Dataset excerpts
== Segment start ==

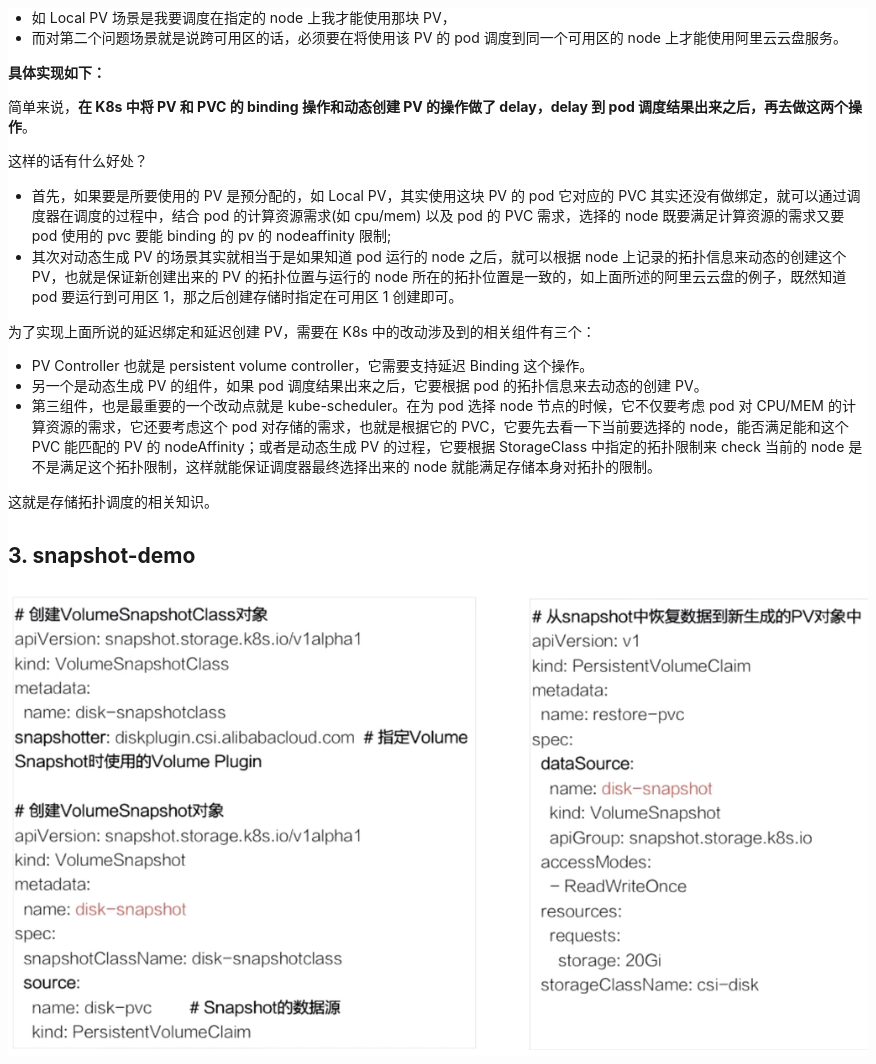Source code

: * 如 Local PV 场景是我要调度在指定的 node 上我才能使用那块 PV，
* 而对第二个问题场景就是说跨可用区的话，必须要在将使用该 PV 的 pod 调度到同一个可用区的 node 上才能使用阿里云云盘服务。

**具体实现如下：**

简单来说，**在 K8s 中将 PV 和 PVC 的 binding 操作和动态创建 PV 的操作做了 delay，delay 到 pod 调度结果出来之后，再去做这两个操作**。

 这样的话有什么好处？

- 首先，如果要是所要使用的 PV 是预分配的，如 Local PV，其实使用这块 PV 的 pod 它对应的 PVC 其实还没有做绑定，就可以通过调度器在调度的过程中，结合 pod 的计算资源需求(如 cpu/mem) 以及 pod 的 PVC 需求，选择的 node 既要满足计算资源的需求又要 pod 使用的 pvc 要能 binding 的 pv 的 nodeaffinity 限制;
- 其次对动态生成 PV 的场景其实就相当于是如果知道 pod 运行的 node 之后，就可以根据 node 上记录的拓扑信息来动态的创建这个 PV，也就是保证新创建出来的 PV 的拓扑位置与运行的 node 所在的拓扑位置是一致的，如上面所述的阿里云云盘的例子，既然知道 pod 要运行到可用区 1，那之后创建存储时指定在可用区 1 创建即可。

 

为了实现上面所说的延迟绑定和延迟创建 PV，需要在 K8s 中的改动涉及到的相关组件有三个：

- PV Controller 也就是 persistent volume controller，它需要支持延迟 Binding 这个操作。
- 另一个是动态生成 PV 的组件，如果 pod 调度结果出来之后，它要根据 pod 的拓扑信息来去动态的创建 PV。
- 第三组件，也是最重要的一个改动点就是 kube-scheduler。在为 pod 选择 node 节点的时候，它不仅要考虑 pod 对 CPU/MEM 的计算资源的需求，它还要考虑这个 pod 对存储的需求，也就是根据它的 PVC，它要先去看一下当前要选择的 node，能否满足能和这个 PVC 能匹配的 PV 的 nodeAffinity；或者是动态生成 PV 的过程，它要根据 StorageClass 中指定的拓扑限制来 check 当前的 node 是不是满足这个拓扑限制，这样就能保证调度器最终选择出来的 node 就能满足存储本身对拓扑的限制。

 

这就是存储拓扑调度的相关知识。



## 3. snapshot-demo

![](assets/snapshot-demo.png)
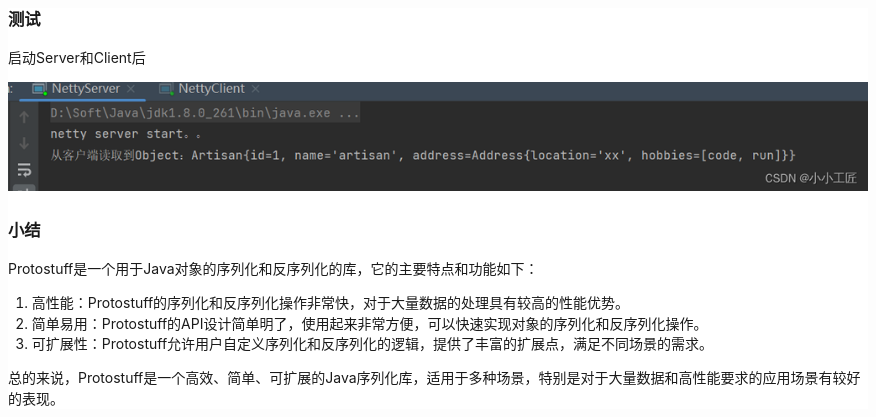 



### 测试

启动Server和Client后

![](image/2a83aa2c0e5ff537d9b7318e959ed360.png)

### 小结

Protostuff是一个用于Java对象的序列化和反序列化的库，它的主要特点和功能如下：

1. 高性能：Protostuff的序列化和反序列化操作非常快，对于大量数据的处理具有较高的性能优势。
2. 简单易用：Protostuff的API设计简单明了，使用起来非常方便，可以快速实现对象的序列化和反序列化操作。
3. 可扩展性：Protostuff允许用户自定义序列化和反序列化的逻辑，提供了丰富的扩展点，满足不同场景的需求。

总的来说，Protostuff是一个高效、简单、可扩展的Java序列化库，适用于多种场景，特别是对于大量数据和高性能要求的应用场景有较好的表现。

== Segment end ==
== Segment start ==

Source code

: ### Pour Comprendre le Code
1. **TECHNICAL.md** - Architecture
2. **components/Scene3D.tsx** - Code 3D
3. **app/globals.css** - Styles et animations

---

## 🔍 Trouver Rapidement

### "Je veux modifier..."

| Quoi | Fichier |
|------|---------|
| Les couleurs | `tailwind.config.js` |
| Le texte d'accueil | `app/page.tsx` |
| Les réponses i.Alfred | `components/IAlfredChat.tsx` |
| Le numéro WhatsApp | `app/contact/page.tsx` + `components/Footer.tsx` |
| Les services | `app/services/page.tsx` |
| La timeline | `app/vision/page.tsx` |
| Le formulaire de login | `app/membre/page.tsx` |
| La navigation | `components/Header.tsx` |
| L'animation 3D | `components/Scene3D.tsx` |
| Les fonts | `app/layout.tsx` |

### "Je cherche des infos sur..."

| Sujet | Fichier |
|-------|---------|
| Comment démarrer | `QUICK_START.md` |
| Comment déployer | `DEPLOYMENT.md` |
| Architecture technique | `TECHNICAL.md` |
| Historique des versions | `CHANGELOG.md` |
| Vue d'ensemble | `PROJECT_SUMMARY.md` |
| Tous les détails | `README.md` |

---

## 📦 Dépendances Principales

== Segment end ==

Exercise goal: Repeat the lines between the line holding "## 3. snapshot-demo" and the line holding "总的来说，Protostuf", inclusive, leaving the pictures out of your answer.

Answer to this exercise:
## 3. snapshot-demo

![](assets/snapshot-demo.png)



### 测试

启动Server和Client后

![](image/2a83aa2c0e5ff537d9b7318e959ed360.png)

### 小结

Protostuff是一个用于Java对象的序列化和反序列化的库，它的主要特点和功能如下：

1. 高性能：Protostuff的序列化和反序列化操作非常快，对于大量数据的处理具有较高的性能优势。
2. 简单易用：Protostuff的API设计简单明了，使用起来非常方便，可以快速实现对象的序列化和反序列化操作。
3. 可扩展性：Protostuff允许用户自定义序列化和反序列化的逻辑，提供了丰富的扩展点，满足不同场景的需求。

总的来说，Protostuff是一个高效、简单、可扩展的Java序列化库，适用于多种场景，特别是对于大量数据和高性能要求的应用场景有较好的表现。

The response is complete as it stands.